2023

Emergent Abilities as a Mirage (EAM)
- title and link: Are Emergent Abilities of Large Language Models a Mirage?
- information: NeurIPS 2023 outstanding paper Stanford
- problem and position: analysis on the emergent abilities of LLMs
- method overview: simple theoretical derivation using neural scaling laws and empirical experiments using different metrics
- results: researcher choosing a metric that nonlinearly or discontinuously deforms per-token rates causes seemingly the emergent abilities, rather than fundamental changes in model behavior with scale
Combinatorial-dependence Audio-queried TransformeR (CATR)
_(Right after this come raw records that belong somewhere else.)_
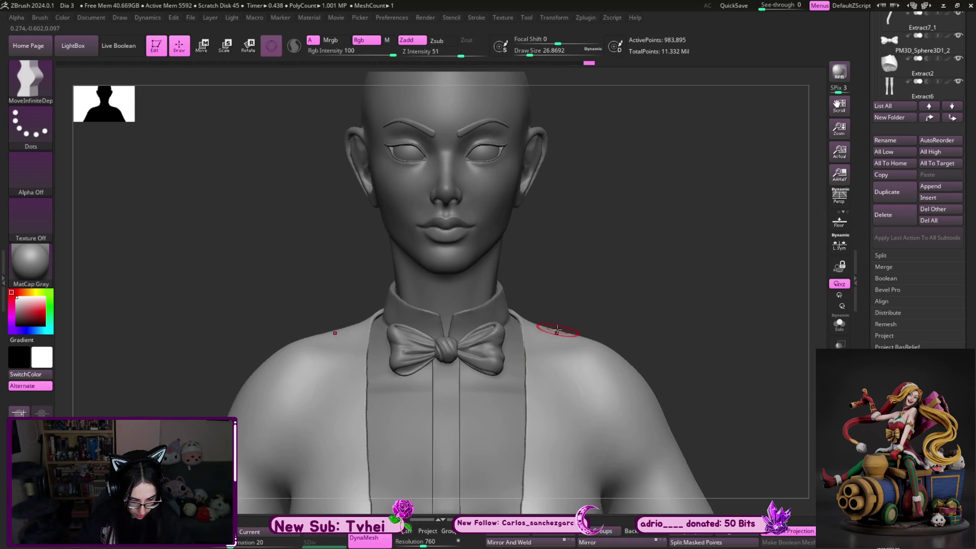
With a large Move brush, reshape the open jacket's hem from a three-quarter angle
key("b")
key("m")
key("v")
mouse_move(594, 285)
left_mouse_down()
mouse_move(605, 279)
mouse_move(534, 337)
left_mouse_up()
key("]")
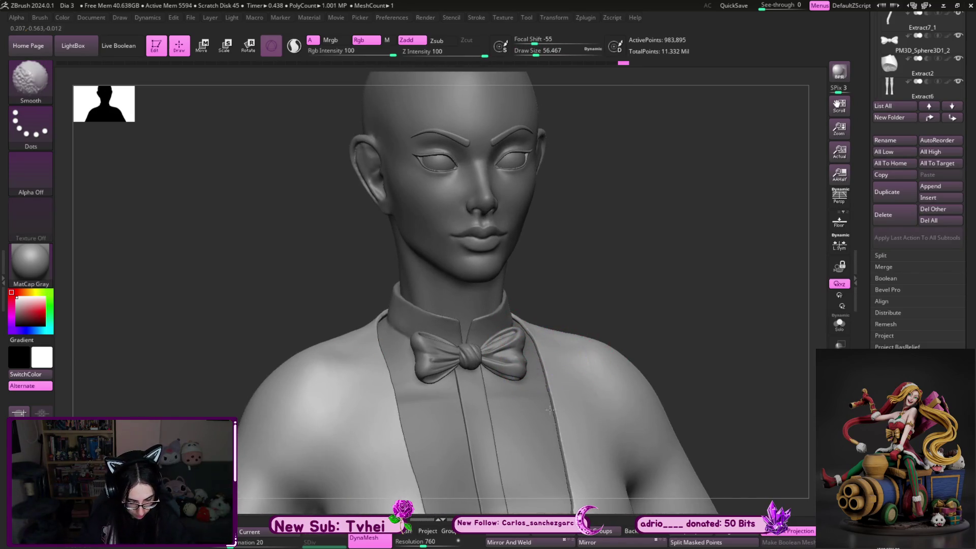
scroll(605, 322, "down", 3)
scroll(656, 328, "down", 2)
scroll(655, 328, "down", 2)
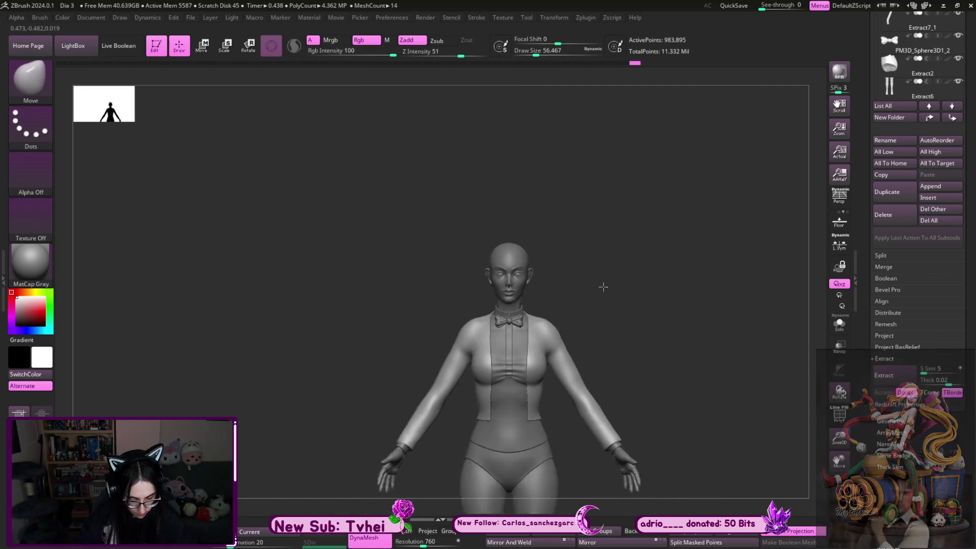
scroll(681, 342, "up", 5)
left_click_drag(681, 342, 656, 342)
- title and link: CATR: Combinatorial-Dependence Audio-Queried Transformer for Audio-Visual Video Segmentation
- information: ACM MM 2023 best paper ZJU
- problem and position: deal with Audio-Visual Video Segmentation (AVVS)’s 2 limitations
- method overview: combinatorial-dependence fusion with decoupled audio-visual transformer encoding and block-wise encoded gate, and object-aware audio-queried decoding
- teaser:
- results:
- method details:
  - Decoupled Audio-Visual Transformer (DAVT) encoding
    - visual and audio features separately: $F_v^l \in R^{T\times H\times W\times C}$ and $F_a^l \in R^{T\times d}$
    - first visual extraction by ResNet-50 or PVT-v2 and atrous spatial pyramid pooling, first audio extraction by VGGish pretrained on AudioSet
    - then spatial fusion by concatenating audio and visual features and self-attention on the mixed feature as $(H \times W + 1) \times D$
    - then temporal A-V and V-A fusion by multi-head attention alternating KQV as audio and visual features, merge by addition and only visual features are used for decoding
    - but spatial audio-visual fusion already mixes audio and visual features, why additional temporal fusions?
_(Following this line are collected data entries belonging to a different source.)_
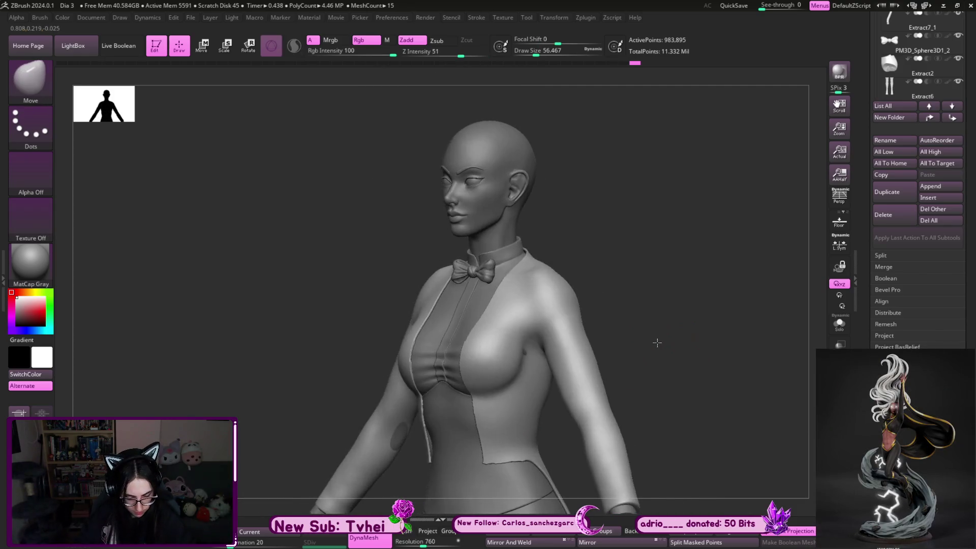
key("]")
key("bracketleft")
key("bracketright")
key("bracketright")
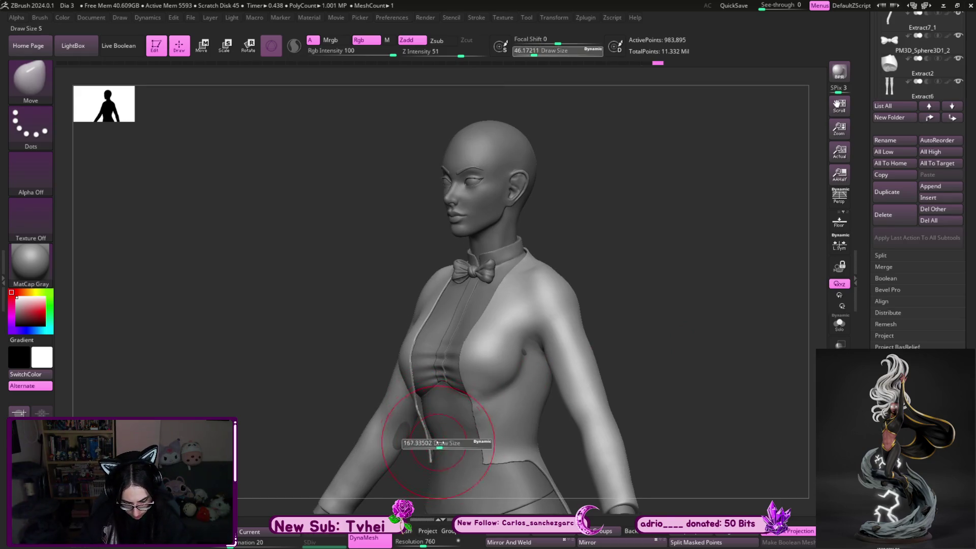
Refine the front hem from a straight-front view with a smaller Move brush, closer on the torso
right_click_drag(422, 447, 416, 474, "shift")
    - and inserted blockwise-encoded gate to propagate weighted features across different blocks
  - Audio-Queried Decoding
    - $N$ learnable queries $Q \in R^{N\times T\times C}$, embedding with audio features
    - visual features by FPN as $F_{seg} \in R^{T \times H/8 \times W/8 \times C}$
    - dynamic kernel generates segmentation $M \in R^{T \times N \times H/8 \times W/8}$
Feature Fields for Robotic Manipulation (F3RM)
- title and link: Distilled Feature Fields Enable Few-Shot Language-Guided Manipulation
- information: CoRL 2023 best paper MIT
- problem and position: few-shot and language-guided and open-ended grasping
- method overview: NeRF learns CLIP features from 2D to 3D, use these features to find similar grasp poses from demonstrations or languages
- teaser:
- results:
- method details:
  - Distilled Feature Fields modify NeRF by additional feature output $f_{vis}$, supervised by 2D feature from patch-level MaskCLIP, each task instance train individually
  - demonstrations/dataset include the target grasp pose $T$, represent the target grasp pose as the average feature of sampled points around the grasp pose $Z_M$, each task category owns one
  - when inference for a new task instance, grasp pose is selected by choosing the discrete voxel having the feature $f_{\alpha}(v)$ most cosine similarity with $Z_M$ of the task category as translation, rotation by optimizing sampled rotations to minimize $z_T$ cos similarity with $Z_M$
  - for language-guided, the new task instance can have novel but similar object beyond the task category
  - when inference for language-guided, first retrieve demonstrations $z_i$ similar to the query text embedding $q$, then grasp pose is selected by choosing the discrete voxel having the feature $f_{\alpha}(v)$ most cosine similarity with $q$ as translation, rotation by optimizing sampled rotations to minimize $z_T$ cos similarity with $Z_M$ and also $z_i$
RoboCook (RoboCook)
- title and link: RoboCook: Long-Horizon Elasto-Plastic Object Manipulation with Diverse Tools
- information: CoRL 2023 best systems paper Stanford (Huazhe Xu, Jiajun Wu)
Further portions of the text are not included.